Jerry Long tidak sengaja menderita karena lehernya patah. Ia tidak menyakiti diri sendiri (seperti sadomasochism). Ia hanya tidak bisa mengubah situasi yang menyebabkan ia menderita, yaitu kecelakaan saat menyelam dan leher yang patah. Namun, Jerry Long bisa mengubah sikapnya. Kita pun bisa mengubah sikap kita, meskipun tidak bisa mengubah situasi: kehilangan orang terkasih, pemenjaraan, fitnah, penyakit, bencana alam, dan lain-lain.

Sikap ini akan mengubah hidup kita dan membuat perbedaan 100%. Kita bisa saja menyerah dan ingin bunuh diri. Namun, kita bisa menentukan sikap untuk tidak menyerah. Tolonglah orang lain. Hidup kita akan berubah dan membuat perbedaan. Dengarkan yang dikatakan oleh Theodore Roosevelt:

“Jauh lebih baik berani melawan banyak hal yang sangat kuat, dan merebut kemenangan besar, walaupun penuh dengan kegagalan, daripada disejajarkan dengan orang-orang malang yang tidak menikmati maupun menderita banyak hal. Mereka hidup dalam senja kala kelabu yang tidak mengenal kemenangan maupun kekalahan.”

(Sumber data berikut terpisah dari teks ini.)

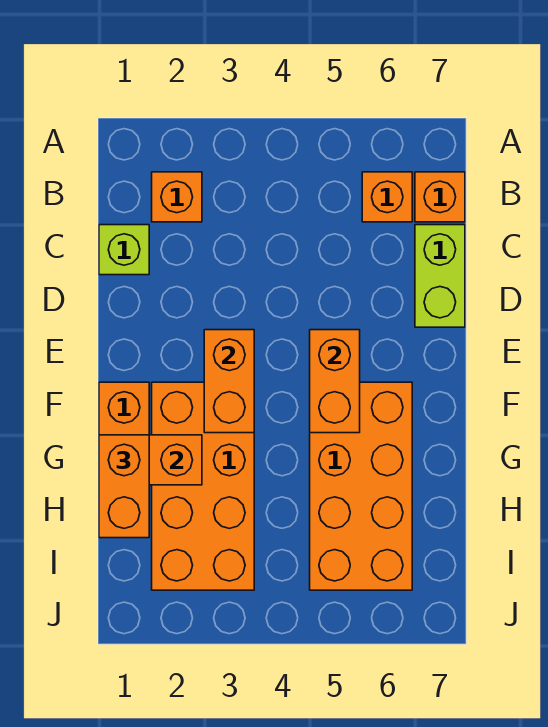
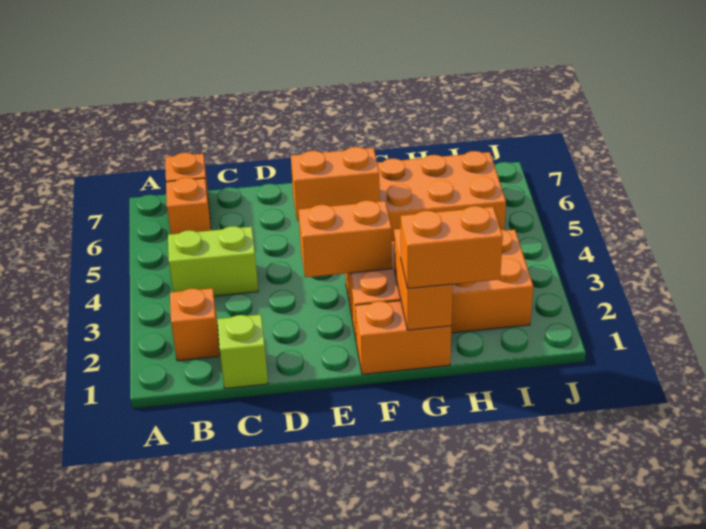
lime 1x2 brick [415,225,465,327] -> lime 1x2 brick moved to [168,226,258,296]

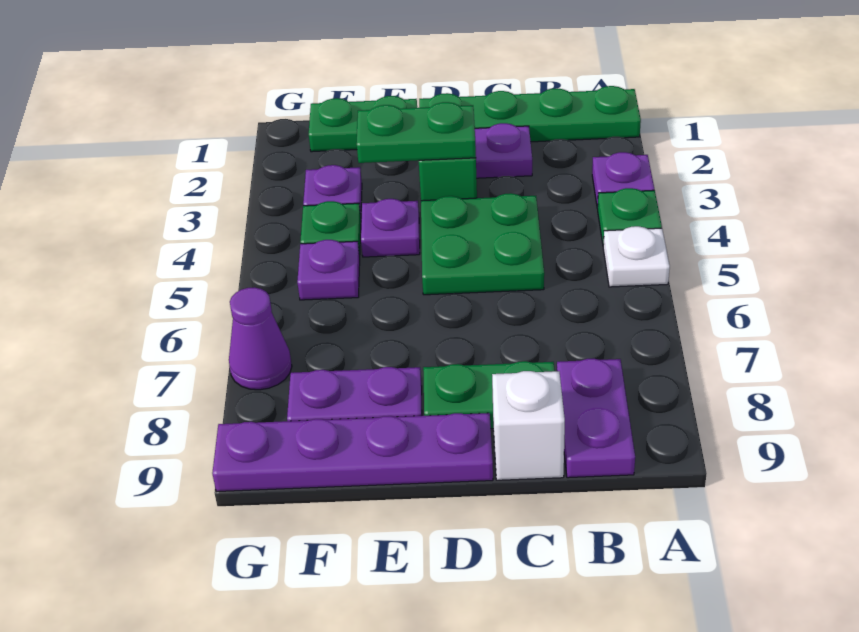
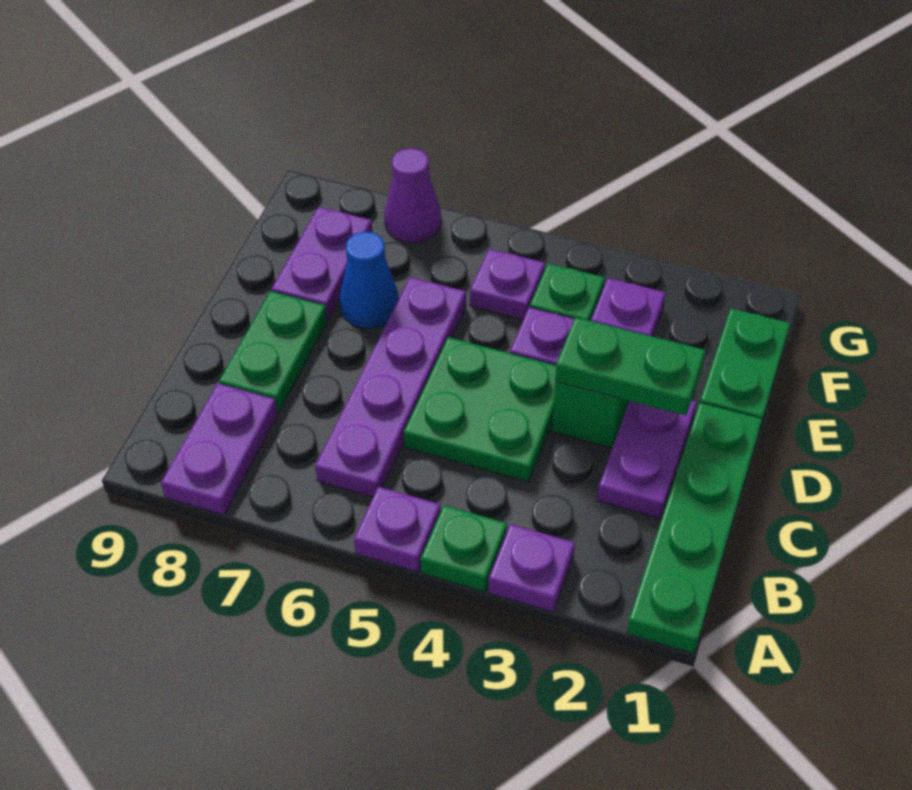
white 1x1 plate [603,226,670,287] -> purple 1x1 plate [354,487,441,572]
purple 1x2 plate [557,359,635,478] -> purple 1x2 plate turned to [161,383,278,515]
white 1x1 brick [492,371,565,480] -> none
green 1x2 plate [357,102,476,163] -> green 1x2 plate turned to [555,317,705,416]
purple 1x4 plate [212,413,493,492] -> purple 1x4 plate moved to [315,277,466,497]
none -> blue 1x1 cone [340,232,399,329]

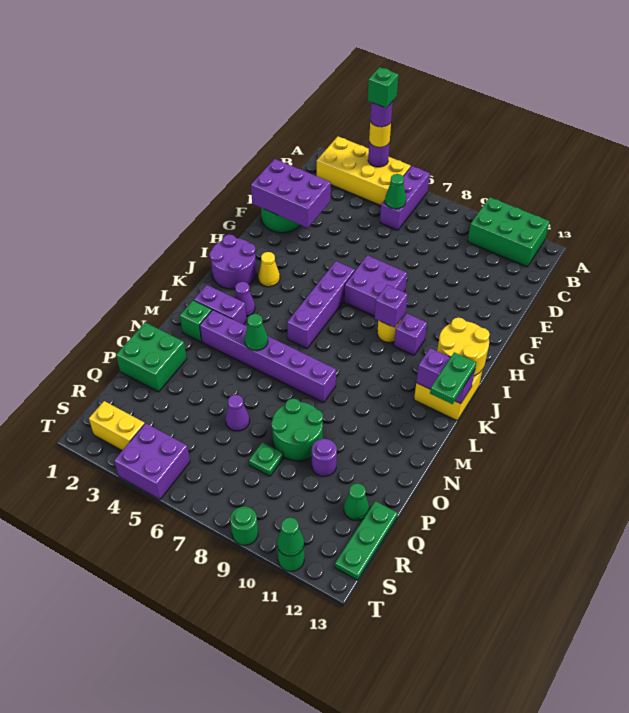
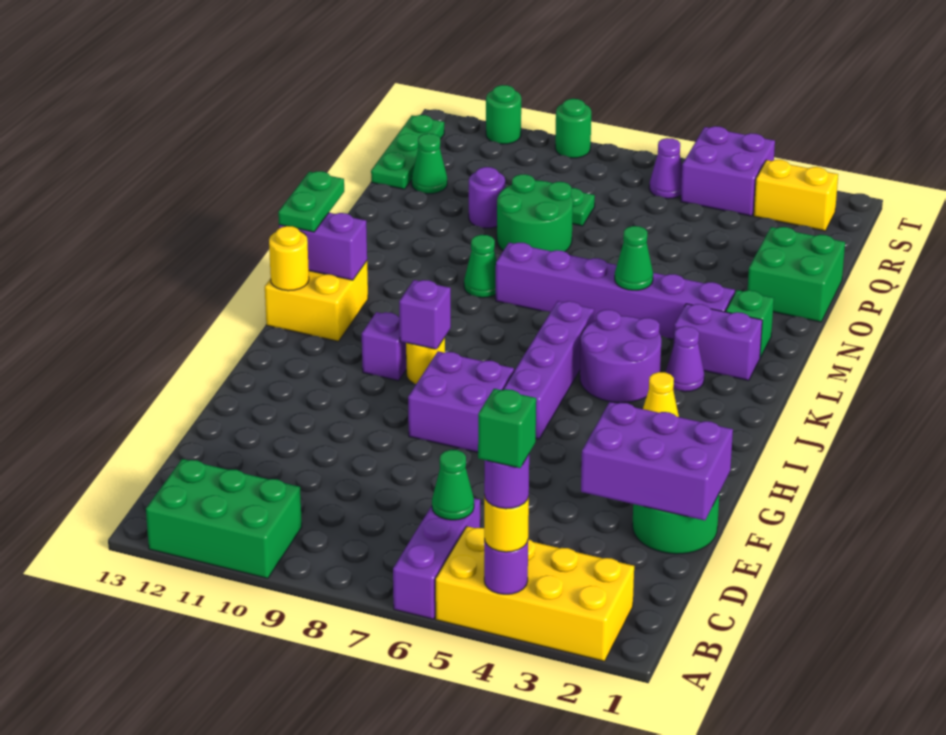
purple 2x2 round brick [210,235,256,289] -> purple 2x2 round brick moved to [580,310,661,403]
yellow 2x2 round brick [437,318,490,376] -> yellow 1x1 round brick [269,226,309,291]
purple 1x1 cone [225,395,250,431] -> purple 1x1 cone moved to [649,138,682,199]
green 1x1 cone [277,518,304,556] -> green 1x1 cone moved to [464,235,497,298]

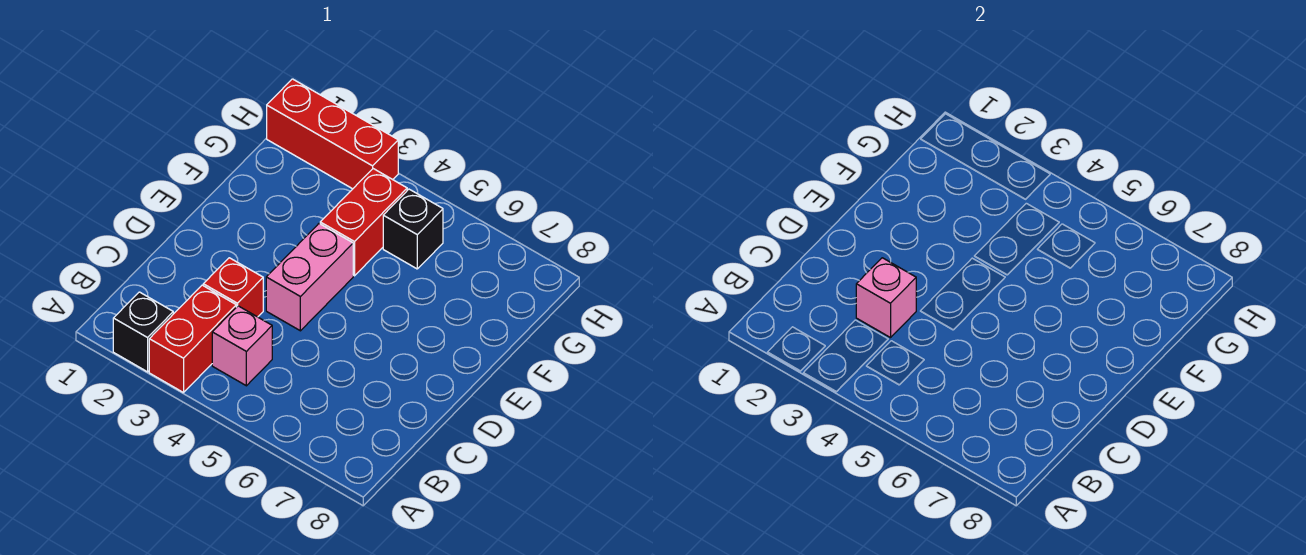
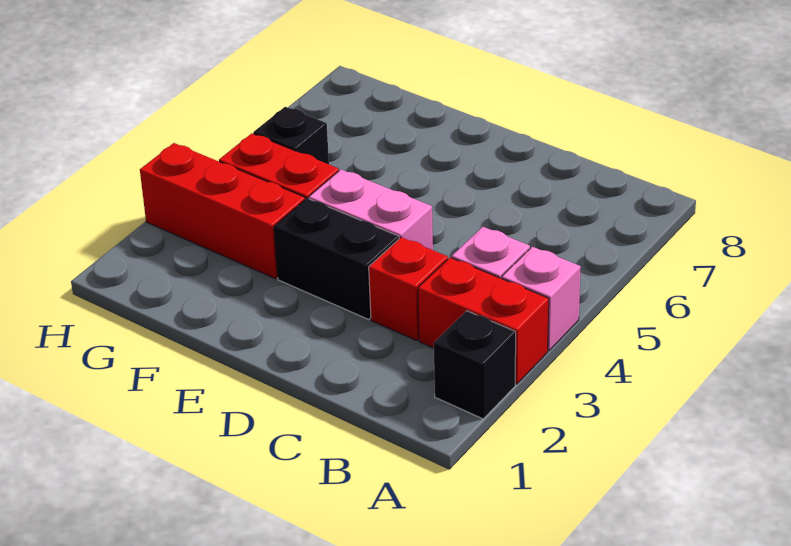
pink 1x1 brick [856,258,916,338] -> pink 1x1 brick moved to [502,247,581,351]
none -> black 1x2 brick [274,198,399,319]
red 1x3 brick [267,79,398,189] -> red 1x3 brick turned to [140,143,305,279]

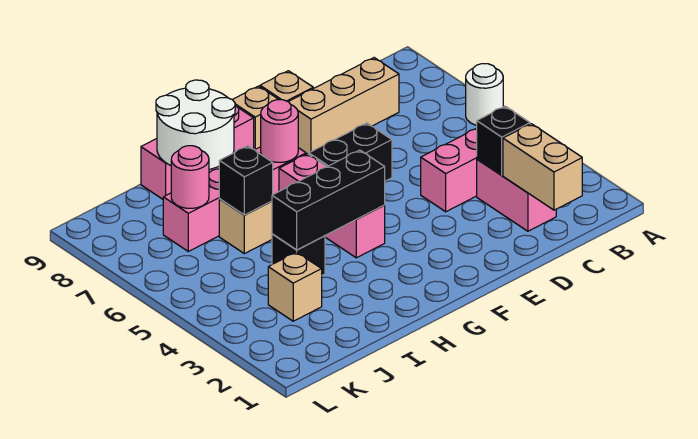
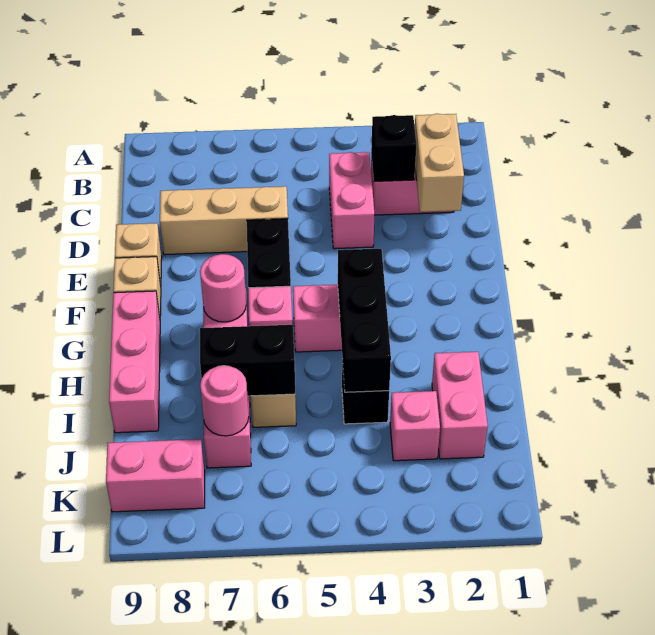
white 1x1 round brick [466,64,503,125] -> none
tan 1x2 brick [503,124,582,210] -> tan 1x2 brick turned to [415,114,464,212]
tan 1x3 brick [289,58,399,154] -> tan 1x3 brick turned to [160,186,288,255]
white 2x2 round brick [156,80,235,169] -> none
none -> pink 1x2 brick [432,352,488,459]
black 1x1 brick [219,146,273,215] -> black 1x2 brick [200,325,295,396]
tan 1x1 brick [268,252,322,321] -> pink 1x1 brick [390,391,440,461]
none -> pink 1x2 brick [106,439,205,512]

Mary Pickford pernah berkata, “If you have made mistakes... there is always another chance for you... you may have a fresh start any moment you choose. For this we call ‛failure’ is not the falling down, but the staying down.” Agnes Pratiwi setuju, “Hal yang pasti, kesuksesan itu lebih nikmat bila dilalui dengan rasa sakit. Aku jadi teringat waktu belajar naik sepeda dulu.” Listen to what Norman Vincent Peale said:

If life doesn’t have trouble, it is no good. Trouble makes you grow big. You cannot grow strong without resistance, sorrow, difficulty, and frustration. So, even as you have problems here, you are going to have things over there to make you grow, or else it won’t be interesting.